Now, you may say, well what is the big deal, why am I getting so worked up? If we agree that we have to solve both problems, so what if there is momentary tunnel vision? Why can’t we focus on the expression problem, and once we solve that we can move onto worrying about execution?
Unfortunately, there is an insidious consequence to waiting too long before worrying about execution. As we wait and focus on understanding neural network predictions, millions of lines of code are being written leveraging platforms and libraries which are hopelessly uncertifiable. What will the industry do when the fog is lifted, and we emerge from the haze of the expression problem? How are we going to prove the execution of these libraries and platforms are safe?

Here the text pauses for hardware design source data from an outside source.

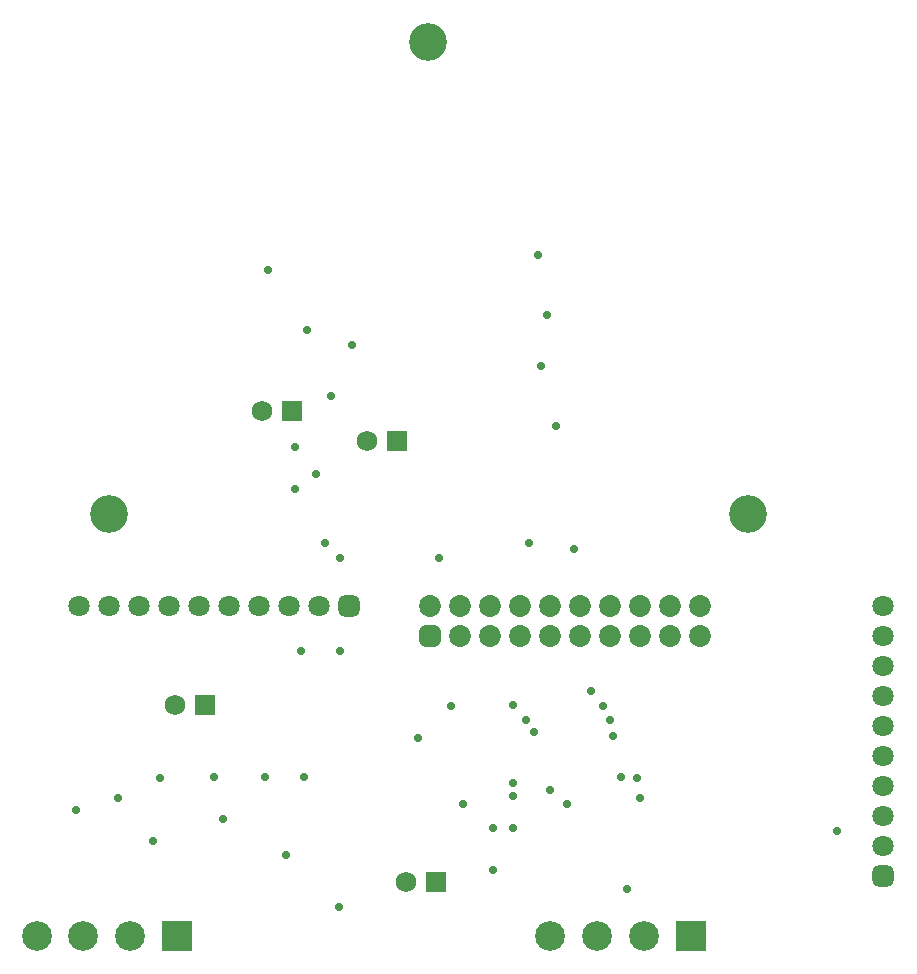
<source format=gbs>
G04*
G04 #@! TF.GenerationSoftware,Altium Limited,Altium Designer,21.6.4 (81)*
G04*
G04 Layer_Color=16711935*
%FSLAX23Y23*%
%MOIN*%
G70*
G04*
G04 #@! TF.SameCoordinates,B862E28A-B53C-4780-801C-F1A4676C09CD*
G04*
G04*
G04 #@! TF.FilePolarity,Negative*
G04*
G01*
G75*
%ADD53C,0.069*%
%ADD54R,0.069X0.069*%
%ADD55C,0.126*%
%ADD56C,0.073*%
G04:AMPARAMS|DCode=57|XSize=73mil|YSize=73mil|CornerRadius=20mil|HoleSize=0mil|Usage=FLASHONLY|Rotation=0.000|XOffset=0mil|YOffset=0mil|HoleType=Round|Shape=RoundedRectangle|*
%AMROUNDEDRECTD57*
21,1,0.073,0.032,0,0,0.0*
21,1,0.032,0.073,0,0,0.0*
1,1,0.040,0.016,-0.016*
1,1,0.040,-0.016,-0.016*
1,1,0.040,-0.016,0.016*
1,1,0.040,0.016,0.016*
%
%ADD57ROUNDEDRECTD57*%
%ADD58C,0.071*%
G04:AMPARAMS|DCode=59|XSize=71mil|YSize=71mil|CornerRadius=20mil|HoleSize=0mil|Usage=FLASHONLY|Rotation=180.000|XOffset=0mil|YOffset=0mil|HoleType=Round|Shape=RoundedRectangle|*
%AMROUNDEDRECTD59*
21,1,0.071,0.031,0,0,180.0*
21,1,0.031,0.071,0,0,180.0*
1,1,0.039,-0.016,0.016*
1,1,0.039,0.016,0.016*
1,1,0.039,0.016,-0.016*
1,1,0.039,-0.016,-0.016*
%
%ADD59ROUNDEDRECTD59*%
G04:AMPARAMS|DCode=60|XSize=71mil|YSize=71mil|CornerRadius=20mil|HoleSize=0mil|Usage=FLASHONLY|Rotation=90.000|XOffset=0mil|YOffset=0mil|HoleType=Round|Shape=RoundedRectangle|*
%AMROUNDEDRECTD60*
21,1,0.071,0.031,0,0,90.0*
21,1,0.031,0.071,0,0,90.0*
1,1,0.039,0.016,0.016*
1,1,0.039,0.016,-0.016*
1,1,0.039,-0.016,-0.016*
1,1,0.039,-0.016,0.016*
%
%ADD60ROUNDEDRECTD60*%
%ADD61C,0.099*%
%ADD62R,0.099X0.099*%
%ADD63C,0.028*%
D53*
X1390Y1850D02*
D03*
X1040Y1950D02*
D03*
X1520Y380D02*
D03*
X750Y970D02*
D03*
D54*
X1490Y1850D02*
D03*
X1140Y1950D02*
D03*
X1620Y380D02*
D03*
X850Y970D02*
D03*
D55*
X2658Y1605D02*
D03*
X1593Y3180D02*
D03*
X528Y1605D02*
D03*
D56*
X2300Y1300D02*
D03*
Y1200D02*
D03*
X2100Y1300D02*
D03*
Y1200D02*
D03*
X2000Y1300D02*
D03*
Y1200D02*
D03*
X1700Y1300D02*
D03*
Y1200D02*
D03*
X1600Y1300D02*
D03*
X1800Y1200D02*
D03*
Y1300D02*
D03*
X1900Y1200D02*
D03*
Y1300D02*
D03*
X2200Y1200D02*
D03*
Y1300D02*
D03*
X2400Y1200D02*
D03*
X2500D02*
D03*
X2400Y1300D02*
D03*
X2500D02*
D03*
D57*
X1600Y1200D02*
D03*
D58*
X630Y1300D02*
D03*
X730D02*
D03*
X930D02*
D03*
X1130D02*
D03*
X1230D02*
D03*
X1030D02*
D03*
X830D02*
D03*
X530D02*
D03*
X430D02*
D03*
X3110Y1100D02*
D03*
Y1000D02*
D03*
Y800D02*
D03*
Y600D02*
D03*
Y500D02*
D03*
Y700D02*
D03*
Y900D02*
D03*
Y1200D02*
D03*
Y1300D02*
D03*
D59*
X1330D02*
D03*
D60*
X3110Y400D02*
D03*
D61*
X2000Y200D02*
D03*
X2156D02*
D03*
X2312D02*
D03*
X600D02*
D03*
X444D02*
D03*
X288D02*
D03*
D62*
X2468D02*
D03*
X756D02*
D03*
D63*
X910Y590D02*
D03*
X880Y730D02*
D03*
X1270Y2000D02*
D03*
X420Y620D02*
D03*
X700Y725D02*
D03*
X675Y515D02*
D03*
X2955Y550D02*
D03*
X1875Y710D02*
D03*
Y665D02*
D03*
X2255Y355D02*
D03*
X2055Y640D02*
D03*
X1670Y965D02*
D03*
X1875Y560D02*
D03*
X2000Y685D02*
D03*
X2200Y920D02*
D03*
X2210Y865D02*
D03*
X2175Y965D02*
D03*
X2135Y1015D02*
D03*
X1875Y970D02*
D03*
X1920Y920D02*
D03*
X1945Y880D02*
D03*
X2300Y660D02*
D03*
X2290Y725D02*
D03*
X2235Y730D02*
D03*
X1295Y295D02*
D03*
X1810Y560D02*
D03*
Y420D02*
D03*
X1560Y860D02*
D03*
X1300Y1460D02*
D03*
X1630D02*
D03*
X1250Y1510D02*
D03*
X1930D02*
D03*
X1170Y1150D02*
D03*
X1300D02*
D03*
X2080Y1490D02*
D03*
X1340Y2170D02*
D03*
X1150Y1830D02*
D03*
Y1690D02*
D03*
X1220Y1740D02*
D03*
X1990Y2270D02*
D03*
X1970Y2100D02*
D03*
X1190Y2220D02*
D03*
X2020Y1900D02*
D03*
X1180Y730D02*
D03*
X1050D02*
D03*
X1060Y2420D02*
D03*
X1960Y2470D02*
D03*
X1710Y640D02*
D03*
X560Y660D02*
D03*
X1120Y470D02*
D03*
M02*

</source>
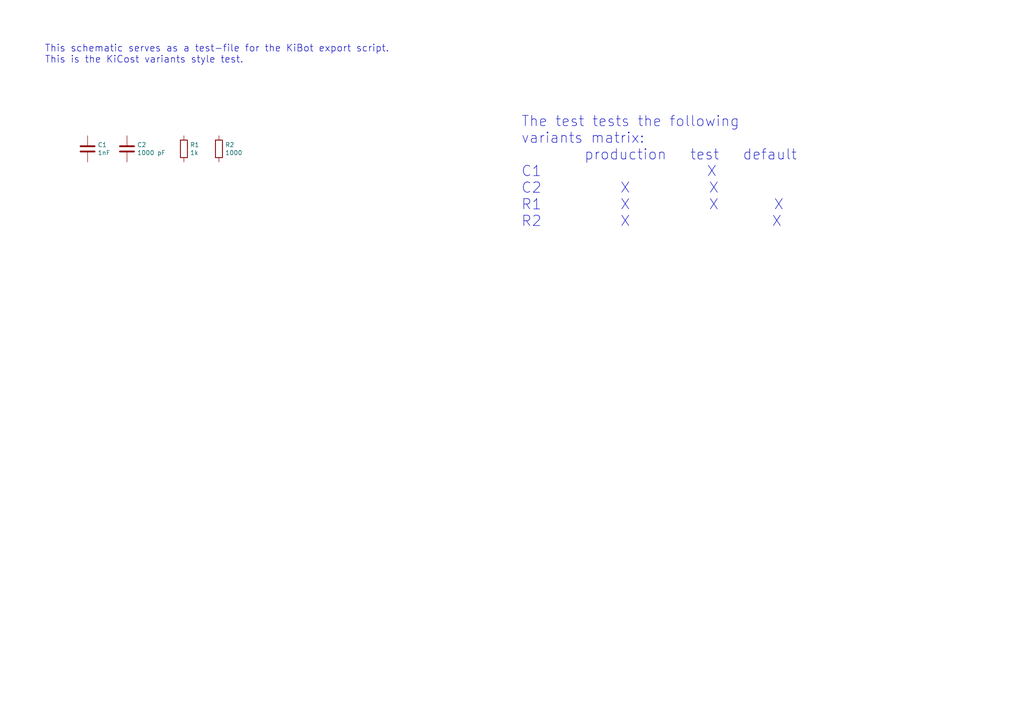
<source format=kicad_sch>
(kicad_sch (version 20230121) (generator eeschema)

  (uuid e6521bef-4109-48f7-8b88-4121b0468927)

  (paper "A4")

  (title_block
    (title "KiBom Test Schematic")
    (date "2020-03-12")
    (rev "A")
    (company "https://github.com/SchrodingersGat/KiBom")
  )

  


  (text "This schematic serves as a test-file for the KiBot export script.\nThis is the KiCost variants style test."
    (at 12.954 18.542 0)
    (effects (font (size 2.0066 2.0066)) (justify left bottom))
    (uuid 825c70b0-4860-42b7-97dc-86bfa46e06fd)
  )
  (text "The test tests the following \nvariants matrix:\n        production   test   default\nC1                     X\nC2          X          X\nR1          X          X       X\nR2          X                  X\n"
    (at 151.13 66.04 0)
    (effects (font (size 2.9972 2.9972)) (justify left bottom))
    (uuid bbb15673-6d42-42b8-9d51-7515b3ad9ee9)
  )

  (symbol (lib_id "Device:C") (at 25.4 43.18 0) (unit 1)
    (in_bom yes) (on_board yes) (dnp no)
    (uuid 00000000-0000-0000-0000-00005f43bec2)
    (property "Reference" "C1" (at 28.321 42.0116 0)
      (effects (font (size 1.27 1.27)) (justify left))
    )
    (property "Value" "1nF" (at 28.321 44.323 0)
      (effects (font (size 1.27 1.27)) (justify left))
    )
    (property "Footprint" "" (at 26.3652 46.99 0)
      (effects (font (size 1.27 1.27)) hide)
    )
    (property "Datasheet" "~" (at 25.4 43.18 0)
      (effects (font (size 1.27 1.27)) hide)
    )
    (property "kicost.default:dnp" "1" (at 25.4 43.18 0)
      (effects (font (size 1.27 1.27)) hide)
    )
    (property "kicost.test:dnp" "0.0" (at 25.4 43.18 0)
      (effects (font (size 1.27 1.27)) hide)
    )
    (property "kicost.production:nopop" "a" (at 25.4 43.18 0)
      (effects (font (size 1.27 1.27)) hide)
    )
    (pin "1" (uuid 1d852d89-1cdb-456f-bd75-e5bf330ec7fa))
    (pin "2" (uuid 693f6a68-d06a-4d5a-9783-5457f185ef44))
    (instances
      (project "kibom-variant_kicost"
        (path "/e6521bef-4109-48f7-8b88-4121b0468927"
          (reference "C1") (unit 1)
        )
      )
    )
  )

  (symbol (lib_id "Device:C") (at 36.83 43.18 0) (unit 1)
    (in_bom yes) (on_board yes) (dnp no)
    (uuid 00000000-0000-0000-0000-00005f43ce1c)
    (property "Reference" "C2" (at 39.751 42.0116 0)
      (effects (font (size 1.27 1.27)) (justify left))
    )
    (property "Value" "1000 pF" (at 39.751 44.323 0)
      (effects (font (size 1.27 1.27)) (justify left))
    )
    (property "Footprint" "" (at 37.7952 46.99 0)
      (effects (font (size 1.27 1.27)) hide)
    )
    (property "Datasheet" "~" (at 36.83 43.18 0)
      (effects (font (size 1.27 1.27)) hide)
    )
    (property "version" "production,test" (at 36.83 43.18 0)
      (effects (font (size 1.27 1.27)) hide)
    )
    (pin "1" (uuid 34e7faba-97d7-42e6-a0e1-28c41f9bdbc0))
    (pin "2" (uuid bd95337d-9eef-45a7-b43d-6568794bd766))
    (instances
      (project "kibom-variant_kicost"
        (path "/e6521bef-4109-48f7-8b88-4121b0468927"
          (reference "C2") (unit 1)
        )
      )
    )
  )

  (symbol (lib_id "Device:R") (at 53.34 43.18 0) (unit 1)
    (in_bom yes) (on_board yes) (dnp no)
    (uuid 00000000-0000-0000-0000-00005f43d144)
    (property "Reference" "R1" (at 55.118 42.0116 0)
      (effects (font (size 1.27 1.27)) (justify left))
    )
    (property "Value" "1k" (at 55.118 44.323 0)
      (effects (font (size 1.27 1.27)) (justify left))
    )
    (property "Footprint" "" (at 51.562 43.18 90)
      (effects (font (size 1.27 1.27)) hide)
    )
    (property "Datasheet" "~" (at 53.34 43.18 0)
      (effects (font (size 1.27 1.27)) hide)
    )
    (property "kicost.test:Value" "3k3" (at 53.34 43.18 0)
      (effects (font (size 1.27 1.27)) hide)
    )
    (pin "1" (uuid c6014d18-e232-44ed-a070-a1c74153bc15))
    (pin "2" (uuid 36974a30-0f6e-490b-94b6-6d027376cd96))
    (instances
      (project "kibom-variant_kicost"
        (path "/e6521bef-4109-48f7-8b88-4121b0468927"
          (reference "R1") (unit 1)
        )
      )
    )
  )

  (symbol (lib_id "Device:R") (at 63.5 43.18 0) (unit 1)
    (in_bom yes) (on_board yes) (dnp no)
    (uuid 00000000-0000-0000-0000-00005f43d4bb)
    (property "Reference" "R2" (at 65.278 42.0116 0)
      (effects (font (size 1.27 1.27)) (justify left))
    )
    (property "Value" "1000" (at 65.278 44.323 0)
      (effects (font (size 1.27 1.27)) (justify left))
    )
    (property "Footprint" "" (at 61.722 43.18 90)
      (effects (font (size 1.27 1.27)) hide)
    )
    (property "Datasheet" "~" (at 63.5 43.18 0)
      (effects (font (size 1.27 1.27)) hide)
    )
    (property "Variant" "production default" (at 63.5 43.18 0)
      (effects (font (size 1.27 1.27)) hide)
    )
    (pin "1" (uuid 72b286fc-dc7e-4ad5-b2dc-5afc9698e4b6))
    (pin "2" (uuid d1bcc174-49ee-47dc-8537-17590e91bff5))
    (instances
      (project "kibom-variant_kicost"
        (path "/e6521bef-4109-48f7-8b88-4121b0468927"
          (reference "R2") (unit 1)
        )
      )
    )
  )

  (sheet_instances
    (path "/" (page "1"))
  )
)

</source>
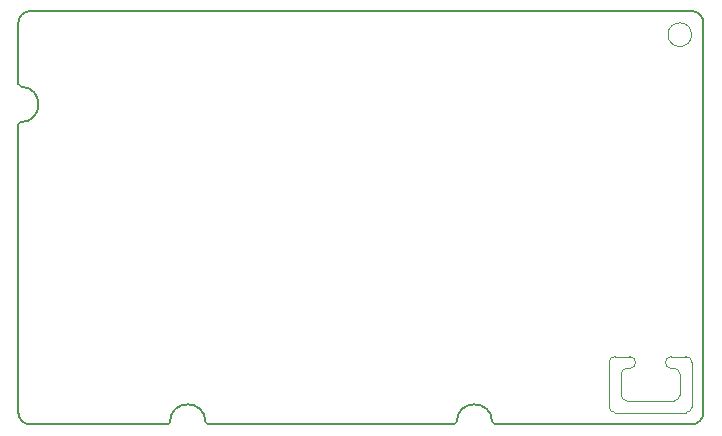
<source format=gbr>
%TF.GenerationSoftware,KiCad,Pcbnew,8.99.0-unknown-7a4b3602b9~181~ubuntu24.04.1*%
%TF.CreationDate,2024-12-15T13:41:47-05:00*%
%TF.ProjectId,nRF54L_ePaper,6e524635-344c-45f6-9550-617065722e6b,rev?*%
%TF.SameCoordinates,Original*%
%TF.FileFunction,Profile,NP*%
%FSLAX46Y46*%
G04 Gerber Fmt 4.6, Leading zero omitted, Abs format (unit mm)*
G04 Created by KiCad (PCBNEW 8.99.0-unknown-7a4b3602b9~181~ubuntu24.04.1) date 2024-12-15 13:41:47*
%MOMM*%
%LPD*%
G01*
G04 APERTURE LIST*
%TA.AperFunction,Profile*%
%ADD10C,0.200000*%
%TD*%
%TA.AperFunction,Profile*%
%ADD11C,0.050000*%
%TD*%
G04 APERTURE END LIST*
D10*
X158000000Y-73000000D02*
G75*
G02*
X157000000Y-74000000I-1000000J0D01*
G01*
D11*
X157020000Y-72500000D02*
G75*
G02*
X156520000Y-73000000I-500000J0D01*
G01*
X156020000Y-71500000D02*
G75*
G02*
X155520000Y-72000000I-500000J0D01*
G01*
D10*
X100000000Y-48600000D02*
G75*
G02*
X100200000Y-48400000I200000J0D01*
G01*
D11*
X155270000Y-69250000D02*
G75*
G02*
X154770000Y-68750000I0J500000D01*
G01*
D10*
X140312500Y-74000000D02*
G75*
G02*
X140112500Y-73800000I0J200000D01*
G01*
X116037500Y-74000000D02*
G75*
G02*
X115837500Y-73800000I0J200000D01*
G01*
D11*
X151020000Y-69750000D02*
G75*
G02*
X151520000Y-69250000I500000J0D01*
G01*
X150520000Y-68250000D02*
X151770000Y-68250000D01*
X156520000Y-68250000D02*
G75*
G02*
X157020000Y-68750000I0J-500000D01*
G01*
X155520000Y-69250000D02*
X155270000Y-69250000D01*
D10*
X100200000Y-45400000D02*
G75*
G02*
X100000000Y-45200000I0J200000D01*
G01*
D11*
X151520000Y-72000000D02*
G75*
G02*
X151020000Y-71500000I0J500000D01*
G01*
D10*
X100000000Y-45200000D02*
X100000000Y-40000000D01*
D11*
X155520000Y-69250000D02*
G75*
G02*
X156020000Y-69750000I0J-500000D01*
G01*
D10*
X157000000Y-74000000D02*
X140312500Y-74000000D01*
X100000000Y-40000000D02*
G75*
G02*
X101000000Y-39000000I1000000J0D01*
G01*
D11*
X157020000Y-68750000D02*
X157020000Y-72500000D01*
X155270000Y-68250000D02*
X156520000Y-68250000D01*
D10*
X112837500Y-73800000D02*
G75*
G02*
X112637500Y-74000000I-200000J0D01*
G01*
X112837500Y-73800000D02*
G75*
G02*
X115837500Y-73800000I1500000J0D01*
G01*
X137112500Y-73800000D02*
G75*
G02*
X136912500Y-74000000I-200000J0D01*
G01*
X157000000Y-39000000D02*
G75*
G02*
X158000000Y-40000000I0J-1000000D01*
G01*
D11*
X154770000Y-68750000D02*
G75*
G02*
X155270000Y-68250000I500000J0D01*
G01*
X150020000Y-68750000D02*
G75*
G02*
X150520000Y-68250000I500000J0D01*
G01*
X157000000Y-41000000D02*
G75*
G02*
X155000000Y-41000000I-1000000J0D01*
G01*
X155000000Y-41000000D02*
G75*
G02*
X157000000Y-41000000I1000000J0D01*
G01*
X152270000Y-68750000D02*
G75*
G02*
X151770000Y-69250000I-500000J0D01*
G01*
X155520000Y-72000000D02*
X151520000Y-72000000D01*
D10*
X101000000Y-74000000D02*
G75*
G02*
X100000000Y-73000000I0J1000000D01*
G01*
D11*
X156520000Y-73000000D02*
X150520000Y-73000000D01*
D10*
X136912500Y-74000000D02*
X116037500Y-74000000D01*
X101000000Y-39000000D02*
X157000000Y-39000000D01*
X158000000Y-40000000D02*
X158000000Y-73000000D01*
D11*
X150520000Y-73000000D02*
G75*
G02*
X150020000Y-72500000I0J500000D01*
G01*
X151020000Y-71500000D02*
X151020000Y-69750000D01*
X151770000Y-68250000D02*
G75*
G02*
X152270000Y-68750000I0J-500000D01*
G01*
X156020000Y-71500000D02*
X156020000Y-69750000D01*
X151770000Y-69250000D02*
X151520000Y-69250000D01*
D10*
X112637500Y-74000000D02*
X101000000Y-74000000D01*
X137112500Y-73800000D02*
G75*
G02*
X140112500Y-73800000I1500000J0D01*
G01*
X100200000Y-45400000D02*
G75*
G02*
X100200000Y-48400000I0J-1500000D01*
G01*
D11*
X150020000Y-72500000D02*
X150020000Y-68750000D01*
D10*
X100000000Y-48600000D02*
X100000000Y-73000000D01*
M02*

</source>
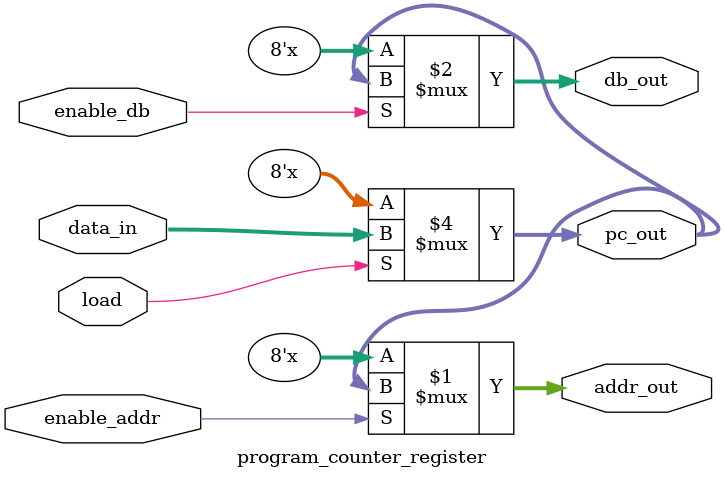
<source format=v>
/*
*                                    PROGRAM_COUNTER_REGISTER
*
*                                   Copyright (c) 2021 Kevin Lynch
*                             This file is licensed under the MIT license
*
* Program counter register
* The program counter register loads data from the increment logic
* on clk_2.  It's contents are always output on pc_out.
* The contents can optionally be sent to the addr bus and sb bus.
*/
module program_counter_register(load, data_in, enable_addr, enable_db, pc_out, addr_out, db_out);
  input load;                //load register from data_in
  input [7:0] data_in;       //data from increment logic
  input enable_addr;         //place contents onto address data bus
  input enable_db;           //place contents onto internal data bus
  output reg [7:0] pc_out;   //driven with register contents
  output [7:0] addr_out;     //driven with register contents when enable_addr is high
  output [7:0] db_out;       //driven with register contents when enable_db is high

  assign addr_out = (enable_addr) ? pc_out : 8'bz;
  assign db_out = (enable_db) ? pc_out : 8'bz;

  //load register if load is address_bus_high_register
  always @(load or data_in)
    if (load)
      pc_out <= data_in;

endmodule

</source>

Are we really going to certify python? Are we going to try and convince ourselves that we have simulated enough, so that we do not have to worry about the shaky house of cards we are standing on?
While the industry struggles to solve half the problem and ensure that the expression of neural networks can be proven safe, let us begin building our deployment systems on better foundations, and thus solve the other half of the problem by providing an AI platform built from the ground up using safety critical standard Application Programming Interfaces (APIs). CoreAVI is focused on the development of these Safe AI platforms to enable the future of neural network technology.